Passage shown:
Through several bearish phases, I have learnt that I can handle falling prices well and sleep soundly at night. My confidence is based on my understanding of the respective companies, their actors, and the intrinsic value I attribute to these companies.
If you do your homework and have confidence in the long-term increase in a company’s intrinsic value, you know prices will recover. A mistake with a single company is manageable as long as you avoid systematic and structural errors and have a well-diversified portfolio. In the long run, the house edge lies with patient investors as companies generate operating income and create value over time.
Over the past two years, for the first time, I have experienced a period with more significant price losses and clear underperformance compared to broader indices in the TGV Partners Fund, during which I felt responsible for others, namely you. While I had always expected such a phase, the actual occurrence was understandably not pleasant.
I was particularly concerned that you might perceive this development differently because you are naturally less involved with the companies and have no direct contact with the people involved. It is impossible for you to reach the same level of knowledge and thus develop the same kind of confidence.
I experience something similar when I look at positions in other funds. Assessing an investment process from the outside and distinguishing between good work and luck is extremely difficult. Every track record is shaped by systematic influences over time, such as the focus on different company sizes, sectors, industries, or regions. Isolating these effects and assessing whether an investor is genuinely successful and how much has been favoured by trends or chance is practically impossible. Among other things, this is why index funds are a good thing: Here, you can be sure to get a specific result tied to the index.
I, too, cannot ultimately say whether my chosen investment strategy offers genuine added value in the long term. I firmly believe it does; otherwise, I wouldn’t pursue it, let alone take responsibility for others in doing so. And, of course, we strive to improve our chances in many decisions, for example, through the unusual structuring as a Teilgesellschaftsvermögen. However, the final evaluation can only be made in hindsight.
To instil the necessary confidence during periods of poor performance, I regularly share insights into the decision-making processes and the logic behind the companies the fund invests in. Overall, this approach has worked well so far. The TGV Partners Fund is now entering its tenth year, and the circle of invested partners is extremely stable.
I am very proud of this consistency, even more so than the investment results thus far. Of course, you are directly co-responsible for this, and I thank you very much for it!
I am sure that in the future, there will be turbulent times now and then. The only important thing is that the long-term result is satisfactory. We are more than willing to be measured against that standard.
Investor meeting
The Investmentaktiengesellschaft für langfristige Investoren TGV plans to hold its annual investor meeting at Godesburg in Bonn-Bad Godesberg on Saturday, June 8, 2024. As a TGV partner, you will receive an invitation shortly.
As in previous years, I encourage you to come to Bad Godesberg. It’s worthwhile! It is an excellent opportunity to meet the other partners, other TGV managers and colleagues in the Investment-aktiengesellschaft für langfristige Investoren TGV.
In this spirit, I wish you a good spring and thank you for your immense trust.

Data provided:

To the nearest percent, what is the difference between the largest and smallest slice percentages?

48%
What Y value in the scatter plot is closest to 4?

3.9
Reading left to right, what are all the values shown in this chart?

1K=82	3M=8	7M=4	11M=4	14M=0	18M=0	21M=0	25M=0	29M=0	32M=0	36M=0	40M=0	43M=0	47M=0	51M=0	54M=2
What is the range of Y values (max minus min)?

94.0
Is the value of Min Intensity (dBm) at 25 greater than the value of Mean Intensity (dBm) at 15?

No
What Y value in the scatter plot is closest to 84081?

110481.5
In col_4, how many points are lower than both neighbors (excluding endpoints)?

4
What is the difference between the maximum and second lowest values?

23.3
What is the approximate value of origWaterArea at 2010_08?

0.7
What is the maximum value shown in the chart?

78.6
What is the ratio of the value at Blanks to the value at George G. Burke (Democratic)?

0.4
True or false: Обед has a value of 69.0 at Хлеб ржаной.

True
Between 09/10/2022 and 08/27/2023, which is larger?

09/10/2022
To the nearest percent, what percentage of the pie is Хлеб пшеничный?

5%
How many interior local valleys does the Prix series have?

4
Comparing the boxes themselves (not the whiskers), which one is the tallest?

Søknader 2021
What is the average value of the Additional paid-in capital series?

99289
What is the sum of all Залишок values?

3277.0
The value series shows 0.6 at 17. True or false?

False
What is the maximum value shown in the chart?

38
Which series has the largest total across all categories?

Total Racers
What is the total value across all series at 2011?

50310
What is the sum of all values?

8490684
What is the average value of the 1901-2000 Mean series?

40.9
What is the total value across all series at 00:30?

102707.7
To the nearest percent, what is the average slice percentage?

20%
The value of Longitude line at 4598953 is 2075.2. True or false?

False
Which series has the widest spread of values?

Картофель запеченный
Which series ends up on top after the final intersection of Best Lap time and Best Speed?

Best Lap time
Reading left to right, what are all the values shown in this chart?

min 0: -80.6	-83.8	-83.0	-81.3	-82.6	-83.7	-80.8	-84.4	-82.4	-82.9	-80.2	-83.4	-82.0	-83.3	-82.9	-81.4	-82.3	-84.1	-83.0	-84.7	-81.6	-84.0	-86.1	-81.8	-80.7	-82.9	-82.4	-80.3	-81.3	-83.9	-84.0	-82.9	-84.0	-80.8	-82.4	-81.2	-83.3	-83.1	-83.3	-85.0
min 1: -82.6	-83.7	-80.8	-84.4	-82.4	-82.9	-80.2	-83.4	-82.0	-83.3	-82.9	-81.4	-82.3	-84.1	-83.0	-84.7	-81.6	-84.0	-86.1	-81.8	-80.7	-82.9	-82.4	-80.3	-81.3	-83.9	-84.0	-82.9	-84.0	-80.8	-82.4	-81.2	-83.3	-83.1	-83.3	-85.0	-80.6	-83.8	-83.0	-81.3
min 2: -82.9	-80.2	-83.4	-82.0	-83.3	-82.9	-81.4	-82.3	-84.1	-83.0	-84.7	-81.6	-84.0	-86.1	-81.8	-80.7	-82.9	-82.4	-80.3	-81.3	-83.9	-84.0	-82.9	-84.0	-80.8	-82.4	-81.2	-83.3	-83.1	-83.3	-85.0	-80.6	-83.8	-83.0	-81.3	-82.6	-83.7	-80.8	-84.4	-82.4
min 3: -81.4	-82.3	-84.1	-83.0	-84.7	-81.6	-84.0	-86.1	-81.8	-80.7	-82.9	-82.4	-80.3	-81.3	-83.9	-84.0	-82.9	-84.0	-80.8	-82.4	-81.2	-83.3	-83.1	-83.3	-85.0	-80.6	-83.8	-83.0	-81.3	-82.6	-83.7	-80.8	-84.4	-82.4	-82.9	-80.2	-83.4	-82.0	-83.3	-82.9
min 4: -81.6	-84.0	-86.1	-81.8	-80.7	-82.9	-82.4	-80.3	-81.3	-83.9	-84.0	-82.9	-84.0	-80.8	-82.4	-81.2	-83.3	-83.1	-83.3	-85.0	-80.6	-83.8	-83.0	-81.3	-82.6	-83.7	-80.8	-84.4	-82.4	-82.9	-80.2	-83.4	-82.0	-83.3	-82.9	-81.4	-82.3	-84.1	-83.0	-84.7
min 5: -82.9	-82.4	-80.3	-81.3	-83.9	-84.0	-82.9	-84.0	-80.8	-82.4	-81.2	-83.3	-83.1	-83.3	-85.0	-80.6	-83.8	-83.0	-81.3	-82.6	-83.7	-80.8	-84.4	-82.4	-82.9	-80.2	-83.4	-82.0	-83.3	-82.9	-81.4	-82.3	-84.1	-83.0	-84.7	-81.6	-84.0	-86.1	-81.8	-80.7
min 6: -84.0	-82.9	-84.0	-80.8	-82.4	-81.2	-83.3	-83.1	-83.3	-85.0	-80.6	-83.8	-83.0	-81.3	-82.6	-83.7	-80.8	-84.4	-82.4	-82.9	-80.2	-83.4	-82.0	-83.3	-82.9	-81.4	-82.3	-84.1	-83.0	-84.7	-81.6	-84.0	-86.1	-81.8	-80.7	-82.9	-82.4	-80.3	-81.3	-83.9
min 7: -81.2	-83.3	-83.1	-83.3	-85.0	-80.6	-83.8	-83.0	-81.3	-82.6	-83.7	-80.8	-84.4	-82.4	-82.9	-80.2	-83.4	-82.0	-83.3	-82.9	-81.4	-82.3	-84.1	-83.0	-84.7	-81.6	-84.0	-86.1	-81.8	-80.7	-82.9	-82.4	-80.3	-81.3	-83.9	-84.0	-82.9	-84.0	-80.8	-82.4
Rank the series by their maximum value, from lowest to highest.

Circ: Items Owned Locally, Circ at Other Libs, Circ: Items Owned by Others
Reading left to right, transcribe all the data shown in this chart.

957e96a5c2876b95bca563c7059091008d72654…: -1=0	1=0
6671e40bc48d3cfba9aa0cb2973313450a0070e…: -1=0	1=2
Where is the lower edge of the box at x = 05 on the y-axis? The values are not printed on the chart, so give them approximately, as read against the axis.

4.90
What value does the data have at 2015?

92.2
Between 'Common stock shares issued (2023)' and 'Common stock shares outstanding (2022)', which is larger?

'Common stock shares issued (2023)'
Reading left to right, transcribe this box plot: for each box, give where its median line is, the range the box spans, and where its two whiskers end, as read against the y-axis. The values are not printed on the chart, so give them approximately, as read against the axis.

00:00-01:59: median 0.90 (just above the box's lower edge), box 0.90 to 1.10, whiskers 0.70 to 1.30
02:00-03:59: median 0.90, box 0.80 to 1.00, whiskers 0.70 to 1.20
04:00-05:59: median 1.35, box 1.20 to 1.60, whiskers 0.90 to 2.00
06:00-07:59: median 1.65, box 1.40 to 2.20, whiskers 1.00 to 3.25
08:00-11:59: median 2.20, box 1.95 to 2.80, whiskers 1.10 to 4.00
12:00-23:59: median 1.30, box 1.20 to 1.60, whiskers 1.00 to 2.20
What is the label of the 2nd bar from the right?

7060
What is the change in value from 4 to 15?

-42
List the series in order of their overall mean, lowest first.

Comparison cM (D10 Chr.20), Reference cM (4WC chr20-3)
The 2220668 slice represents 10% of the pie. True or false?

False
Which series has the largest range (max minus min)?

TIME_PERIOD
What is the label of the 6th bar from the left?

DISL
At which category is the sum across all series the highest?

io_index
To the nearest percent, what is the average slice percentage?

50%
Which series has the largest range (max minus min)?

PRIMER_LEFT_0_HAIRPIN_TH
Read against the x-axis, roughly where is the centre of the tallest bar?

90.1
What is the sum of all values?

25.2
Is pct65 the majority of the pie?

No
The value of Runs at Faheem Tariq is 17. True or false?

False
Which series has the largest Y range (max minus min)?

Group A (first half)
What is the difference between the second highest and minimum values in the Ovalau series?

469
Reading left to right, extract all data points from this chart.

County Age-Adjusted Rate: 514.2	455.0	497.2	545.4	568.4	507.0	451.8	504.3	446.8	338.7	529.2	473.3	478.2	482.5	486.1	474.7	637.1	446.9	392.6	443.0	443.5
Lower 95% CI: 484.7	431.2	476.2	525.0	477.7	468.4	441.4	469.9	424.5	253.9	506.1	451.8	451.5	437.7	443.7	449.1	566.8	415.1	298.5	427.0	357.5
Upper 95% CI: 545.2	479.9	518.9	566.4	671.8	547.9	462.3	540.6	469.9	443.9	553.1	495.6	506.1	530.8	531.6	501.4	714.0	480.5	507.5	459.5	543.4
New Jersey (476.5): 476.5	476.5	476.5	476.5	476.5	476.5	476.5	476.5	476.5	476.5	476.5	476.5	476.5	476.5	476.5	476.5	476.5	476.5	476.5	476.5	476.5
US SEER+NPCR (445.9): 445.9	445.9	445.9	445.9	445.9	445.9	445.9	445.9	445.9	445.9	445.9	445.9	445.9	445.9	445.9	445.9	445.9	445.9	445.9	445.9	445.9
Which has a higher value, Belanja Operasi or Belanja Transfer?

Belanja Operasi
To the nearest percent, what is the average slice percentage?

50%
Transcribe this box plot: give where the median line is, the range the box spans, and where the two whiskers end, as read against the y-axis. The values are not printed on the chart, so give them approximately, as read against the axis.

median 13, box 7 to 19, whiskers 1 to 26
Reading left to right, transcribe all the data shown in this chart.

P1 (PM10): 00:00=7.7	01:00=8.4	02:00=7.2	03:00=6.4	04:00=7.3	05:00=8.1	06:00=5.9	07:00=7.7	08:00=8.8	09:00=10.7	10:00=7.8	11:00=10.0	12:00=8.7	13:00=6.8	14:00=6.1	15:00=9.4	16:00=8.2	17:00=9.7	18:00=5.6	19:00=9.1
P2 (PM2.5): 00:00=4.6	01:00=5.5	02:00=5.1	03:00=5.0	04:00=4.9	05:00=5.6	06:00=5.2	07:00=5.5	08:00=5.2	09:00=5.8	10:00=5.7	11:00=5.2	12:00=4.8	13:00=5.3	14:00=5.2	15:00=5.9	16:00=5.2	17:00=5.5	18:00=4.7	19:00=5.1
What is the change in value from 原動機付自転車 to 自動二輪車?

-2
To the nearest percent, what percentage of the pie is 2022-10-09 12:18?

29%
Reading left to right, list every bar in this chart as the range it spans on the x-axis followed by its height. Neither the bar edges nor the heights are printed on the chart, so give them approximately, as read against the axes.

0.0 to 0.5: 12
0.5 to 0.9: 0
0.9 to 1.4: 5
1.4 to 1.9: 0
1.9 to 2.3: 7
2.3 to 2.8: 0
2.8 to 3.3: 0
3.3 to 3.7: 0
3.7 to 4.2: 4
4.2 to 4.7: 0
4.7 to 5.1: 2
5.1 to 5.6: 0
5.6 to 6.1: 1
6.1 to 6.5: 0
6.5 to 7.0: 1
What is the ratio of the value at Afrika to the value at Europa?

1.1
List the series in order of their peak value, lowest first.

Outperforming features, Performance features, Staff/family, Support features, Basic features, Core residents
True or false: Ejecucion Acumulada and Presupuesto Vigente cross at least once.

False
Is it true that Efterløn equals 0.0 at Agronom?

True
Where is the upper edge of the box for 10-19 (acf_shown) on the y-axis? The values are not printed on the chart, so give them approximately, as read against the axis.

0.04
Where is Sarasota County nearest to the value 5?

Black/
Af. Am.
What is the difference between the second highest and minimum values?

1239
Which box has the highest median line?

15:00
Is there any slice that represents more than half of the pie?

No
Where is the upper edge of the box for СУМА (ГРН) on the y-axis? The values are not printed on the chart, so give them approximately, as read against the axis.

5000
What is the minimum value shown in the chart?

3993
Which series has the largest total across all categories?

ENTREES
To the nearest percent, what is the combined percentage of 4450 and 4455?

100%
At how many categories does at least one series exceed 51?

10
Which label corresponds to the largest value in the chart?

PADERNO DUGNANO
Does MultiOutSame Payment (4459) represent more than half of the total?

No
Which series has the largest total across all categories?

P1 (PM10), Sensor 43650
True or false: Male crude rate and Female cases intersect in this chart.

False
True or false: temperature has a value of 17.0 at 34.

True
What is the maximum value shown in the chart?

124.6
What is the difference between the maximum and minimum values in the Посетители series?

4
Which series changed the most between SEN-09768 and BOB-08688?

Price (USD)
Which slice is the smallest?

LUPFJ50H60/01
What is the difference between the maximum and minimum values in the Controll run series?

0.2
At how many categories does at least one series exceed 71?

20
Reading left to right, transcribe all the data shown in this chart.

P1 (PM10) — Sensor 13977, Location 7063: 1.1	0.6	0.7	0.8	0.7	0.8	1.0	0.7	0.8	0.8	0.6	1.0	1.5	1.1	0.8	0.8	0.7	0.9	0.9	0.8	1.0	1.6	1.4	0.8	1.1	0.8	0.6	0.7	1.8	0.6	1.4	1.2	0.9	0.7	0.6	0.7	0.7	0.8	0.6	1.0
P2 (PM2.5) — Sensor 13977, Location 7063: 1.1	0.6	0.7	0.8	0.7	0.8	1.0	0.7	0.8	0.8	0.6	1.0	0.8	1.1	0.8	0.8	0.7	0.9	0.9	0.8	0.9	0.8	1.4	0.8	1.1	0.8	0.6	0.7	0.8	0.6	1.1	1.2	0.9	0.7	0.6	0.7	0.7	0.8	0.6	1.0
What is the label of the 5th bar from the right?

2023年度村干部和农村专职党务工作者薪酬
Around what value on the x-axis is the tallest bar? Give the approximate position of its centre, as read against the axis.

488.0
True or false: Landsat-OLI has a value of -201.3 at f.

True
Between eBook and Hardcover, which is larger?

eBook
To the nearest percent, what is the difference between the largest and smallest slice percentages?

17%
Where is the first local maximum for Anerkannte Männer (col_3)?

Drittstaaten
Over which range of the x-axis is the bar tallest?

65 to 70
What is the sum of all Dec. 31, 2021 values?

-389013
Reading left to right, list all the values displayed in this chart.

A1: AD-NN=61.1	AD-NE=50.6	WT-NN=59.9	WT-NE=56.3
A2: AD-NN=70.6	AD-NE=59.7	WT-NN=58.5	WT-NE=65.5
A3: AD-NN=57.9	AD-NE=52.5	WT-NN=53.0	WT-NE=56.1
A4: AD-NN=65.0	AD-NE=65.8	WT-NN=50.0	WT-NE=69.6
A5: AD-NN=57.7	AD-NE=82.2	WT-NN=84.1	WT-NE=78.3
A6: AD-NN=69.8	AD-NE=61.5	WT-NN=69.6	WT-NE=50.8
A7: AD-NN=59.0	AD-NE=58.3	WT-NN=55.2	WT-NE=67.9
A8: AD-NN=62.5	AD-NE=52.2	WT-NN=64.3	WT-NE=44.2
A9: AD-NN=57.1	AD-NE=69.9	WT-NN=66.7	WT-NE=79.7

How to complete this task: According to the text about the TGV Partners Fund, where and on what date is the annual investor meeting planned?

Answer: At Godesburg in Bonn-Bad Godesberg on Saturday, June 8, 2024.